Glücklicherweise ist Margenrot keineswegs auf kühle Monotonie begrenzt, und einige Stücke entpuppen sich aus ausgesprochen vielschichtig. “Lame Leading the Blind” scheint sich direkt auf den besagten Eroberer zu beziehen, denn Timor Leng bedeutet auf deutsch “Timor, der Lahme”. Titel und Musik allerdings entsprechen sich zumindest vom Tempo her kaum: Stück für Stück baucht sich der Track in forscher Dynamik auf, zu den Stakkatorhythmen kommt nach und nach alarmistisches Pfeiffen, rituelles Klappern, hektische Stahlgewitter und erneut betörende Melodiebögen auf dem armenischen Blasinstrument. Beeindruckend ist, wie die Musikerin es schafft, trotz dieser Opulenz immer einen etwas spartanische Eindruck zu wahren. “Ligatur”, ein kurzes kratziges Zwischenspiel, mischt an Philip Glass erinnernde Akkorde mit subtilem Noise, “Aghves”, das groovige “Halas W Samolocie” und der Titelsong, vielleicht die drei Herzstücke des Albums, mischen z.T. fast poppige Elektronik mit Raubtierknurren und allerlei weiteren brummenden und gluckernden Field recordings. Ganz bestimmt zieht irgendein Spezialist da den obligatorischen Vergleich mit Coil.
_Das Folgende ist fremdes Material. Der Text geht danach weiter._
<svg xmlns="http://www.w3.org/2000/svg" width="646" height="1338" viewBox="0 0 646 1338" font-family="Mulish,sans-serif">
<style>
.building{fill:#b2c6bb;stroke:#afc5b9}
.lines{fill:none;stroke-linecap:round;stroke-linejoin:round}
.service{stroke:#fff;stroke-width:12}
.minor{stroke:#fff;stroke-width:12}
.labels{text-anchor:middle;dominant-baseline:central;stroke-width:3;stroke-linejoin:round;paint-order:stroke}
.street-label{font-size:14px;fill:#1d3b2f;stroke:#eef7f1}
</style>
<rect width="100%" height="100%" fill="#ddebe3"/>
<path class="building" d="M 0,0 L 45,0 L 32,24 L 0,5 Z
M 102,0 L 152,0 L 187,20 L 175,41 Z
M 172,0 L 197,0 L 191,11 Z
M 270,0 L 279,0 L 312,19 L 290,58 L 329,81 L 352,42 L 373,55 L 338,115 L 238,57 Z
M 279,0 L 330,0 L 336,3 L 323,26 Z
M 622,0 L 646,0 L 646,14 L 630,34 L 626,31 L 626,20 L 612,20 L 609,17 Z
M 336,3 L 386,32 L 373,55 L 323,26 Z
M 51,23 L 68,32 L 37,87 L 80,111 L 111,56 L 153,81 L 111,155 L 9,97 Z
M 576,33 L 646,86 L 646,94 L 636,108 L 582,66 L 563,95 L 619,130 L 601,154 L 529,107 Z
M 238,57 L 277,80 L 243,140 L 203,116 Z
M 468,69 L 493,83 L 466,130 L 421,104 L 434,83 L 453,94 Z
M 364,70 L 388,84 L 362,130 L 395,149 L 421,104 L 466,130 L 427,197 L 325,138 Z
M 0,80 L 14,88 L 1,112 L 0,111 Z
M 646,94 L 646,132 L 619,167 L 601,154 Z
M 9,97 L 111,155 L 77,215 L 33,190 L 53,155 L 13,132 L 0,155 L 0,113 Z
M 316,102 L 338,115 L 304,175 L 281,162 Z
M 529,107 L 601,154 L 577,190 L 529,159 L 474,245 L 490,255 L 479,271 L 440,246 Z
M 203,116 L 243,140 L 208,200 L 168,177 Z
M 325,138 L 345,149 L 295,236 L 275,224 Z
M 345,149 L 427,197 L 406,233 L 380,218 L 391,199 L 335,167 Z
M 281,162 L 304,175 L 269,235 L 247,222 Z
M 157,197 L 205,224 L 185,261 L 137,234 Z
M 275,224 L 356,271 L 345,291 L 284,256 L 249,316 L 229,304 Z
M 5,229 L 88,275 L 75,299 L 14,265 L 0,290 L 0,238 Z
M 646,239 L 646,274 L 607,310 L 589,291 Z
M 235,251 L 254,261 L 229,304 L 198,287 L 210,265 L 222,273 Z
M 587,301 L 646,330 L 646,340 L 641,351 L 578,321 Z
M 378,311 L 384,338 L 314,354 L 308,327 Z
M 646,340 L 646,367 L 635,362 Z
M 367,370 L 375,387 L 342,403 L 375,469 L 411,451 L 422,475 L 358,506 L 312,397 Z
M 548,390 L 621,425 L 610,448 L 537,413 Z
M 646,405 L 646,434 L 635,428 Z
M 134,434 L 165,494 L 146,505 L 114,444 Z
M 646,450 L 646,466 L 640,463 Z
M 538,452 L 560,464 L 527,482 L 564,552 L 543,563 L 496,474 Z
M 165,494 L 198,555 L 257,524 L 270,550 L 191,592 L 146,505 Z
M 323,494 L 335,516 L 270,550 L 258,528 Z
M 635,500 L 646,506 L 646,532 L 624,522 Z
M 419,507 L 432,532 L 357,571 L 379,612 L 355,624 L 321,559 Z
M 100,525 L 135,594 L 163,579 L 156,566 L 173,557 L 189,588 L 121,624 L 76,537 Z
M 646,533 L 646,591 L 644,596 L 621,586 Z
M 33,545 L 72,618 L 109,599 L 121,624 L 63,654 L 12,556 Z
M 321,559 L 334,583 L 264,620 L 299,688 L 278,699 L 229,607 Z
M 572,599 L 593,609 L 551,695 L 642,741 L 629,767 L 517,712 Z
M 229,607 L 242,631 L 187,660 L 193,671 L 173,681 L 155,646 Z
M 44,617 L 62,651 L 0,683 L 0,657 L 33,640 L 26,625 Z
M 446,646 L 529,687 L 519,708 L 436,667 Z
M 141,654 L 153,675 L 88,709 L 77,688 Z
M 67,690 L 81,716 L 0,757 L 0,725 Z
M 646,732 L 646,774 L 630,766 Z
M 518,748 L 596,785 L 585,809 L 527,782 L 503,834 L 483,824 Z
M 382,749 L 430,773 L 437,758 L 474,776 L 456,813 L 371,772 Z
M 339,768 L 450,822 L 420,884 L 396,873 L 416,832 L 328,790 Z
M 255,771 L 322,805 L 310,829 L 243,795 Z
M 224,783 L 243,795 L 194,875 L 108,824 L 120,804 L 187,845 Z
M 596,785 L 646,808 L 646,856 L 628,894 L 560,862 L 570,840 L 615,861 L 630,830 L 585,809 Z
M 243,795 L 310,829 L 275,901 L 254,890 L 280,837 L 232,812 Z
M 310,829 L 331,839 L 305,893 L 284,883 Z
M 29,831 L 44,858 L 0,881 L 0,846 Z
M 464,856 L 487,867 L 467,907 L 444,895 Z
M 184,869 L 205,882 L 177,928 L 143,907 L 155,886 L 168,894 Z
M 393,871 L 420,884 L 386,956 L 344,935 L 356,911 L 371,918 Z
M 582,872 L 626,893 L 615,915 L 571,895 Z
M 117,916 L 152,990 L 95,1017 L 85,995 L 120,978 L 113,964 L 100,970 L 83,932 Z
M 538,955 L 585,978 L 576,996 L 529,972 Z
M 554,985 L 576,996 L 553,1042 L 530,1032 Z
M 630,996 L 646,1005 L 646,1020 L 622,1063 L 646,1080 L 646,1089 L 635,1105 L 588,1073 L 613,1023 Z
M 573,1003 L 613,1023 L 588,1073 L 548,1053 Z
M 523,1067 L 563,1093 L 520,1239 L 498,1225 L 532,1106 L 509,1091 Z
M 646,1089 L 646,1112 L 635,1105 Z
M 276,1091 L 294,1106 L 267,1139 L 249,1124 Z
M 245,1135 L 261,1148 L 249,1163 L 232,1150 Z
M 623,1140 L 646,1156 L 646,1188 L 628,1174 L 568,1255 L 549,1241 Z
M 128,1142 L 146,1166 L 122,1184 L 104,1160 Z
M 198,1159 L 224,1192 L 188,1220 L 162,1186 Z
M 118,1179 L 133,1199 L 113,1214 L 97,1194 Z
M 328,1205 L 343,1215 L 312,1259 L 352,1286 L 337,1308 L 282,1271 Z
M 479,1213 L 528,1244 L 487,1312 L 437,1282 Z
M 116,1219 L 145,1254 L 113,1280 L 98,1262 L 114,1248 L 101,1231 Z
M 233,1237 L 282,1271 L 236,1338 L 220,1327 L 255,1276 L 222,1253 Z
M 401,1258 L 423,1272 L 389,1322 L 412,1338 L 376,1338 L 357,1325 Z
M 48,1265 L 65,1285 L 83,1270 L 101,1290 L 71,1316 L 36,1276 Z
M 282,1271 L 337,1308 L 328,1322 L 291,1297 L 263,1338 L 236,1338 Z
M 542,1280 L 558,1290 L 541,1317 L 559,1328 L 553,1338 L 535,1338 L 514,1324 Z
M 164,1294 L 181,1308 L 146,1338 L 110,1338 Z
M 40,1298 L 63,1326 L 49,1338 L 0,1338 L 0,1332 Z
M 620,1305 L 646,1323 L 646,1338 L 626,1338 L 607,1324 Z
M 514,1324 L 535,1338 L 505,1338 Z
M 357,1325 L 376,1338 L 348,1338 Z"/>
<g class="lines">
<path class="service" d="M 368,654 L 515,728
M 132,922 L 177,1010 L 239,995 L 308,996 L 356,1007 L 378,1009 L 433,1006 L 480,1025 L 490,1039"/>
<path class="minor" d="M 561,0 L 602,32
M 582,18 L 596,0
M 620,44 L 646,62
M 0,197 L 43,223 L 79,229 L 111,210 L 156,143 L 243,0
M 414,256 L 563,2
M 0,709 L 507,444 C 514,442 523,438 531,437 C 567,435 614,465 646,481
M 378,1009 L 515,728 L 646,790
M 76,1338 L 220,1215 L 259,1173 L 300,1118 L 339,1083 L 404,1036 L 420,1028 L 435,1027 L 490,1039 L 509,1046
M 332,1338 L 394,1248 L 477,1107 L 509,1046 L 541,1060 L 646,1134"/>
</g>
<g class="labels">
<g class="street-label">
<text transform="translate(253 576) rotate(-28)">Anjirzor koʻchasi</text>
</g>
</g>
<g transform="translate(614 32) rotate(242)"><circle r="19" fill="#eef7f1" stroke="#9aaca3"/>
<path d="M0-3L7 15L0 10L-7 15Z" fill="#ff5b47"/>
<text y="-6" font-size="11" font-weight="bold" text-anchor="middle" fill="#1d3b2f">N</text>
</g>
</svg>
Ein kraftvolles und bei all der jugendlichen Frische überraschend durchdachtes Debüt hat die Künstlerin da auf die Beine gebracht, das fast durchgehend die stählerne Tanzfabrik mit den Schlachtfeldern eines mittelalterlichen Kaukausus überblendet. Da beide Regionen reich an dramatischen Ereignissen sind, sollte eine Fortsetzung des Konzeptes kein Problem darstellen. “Zangezur” ist neben der LP und dem Download – noch – als ultralimitiertes Tape zu haben. (U.S.)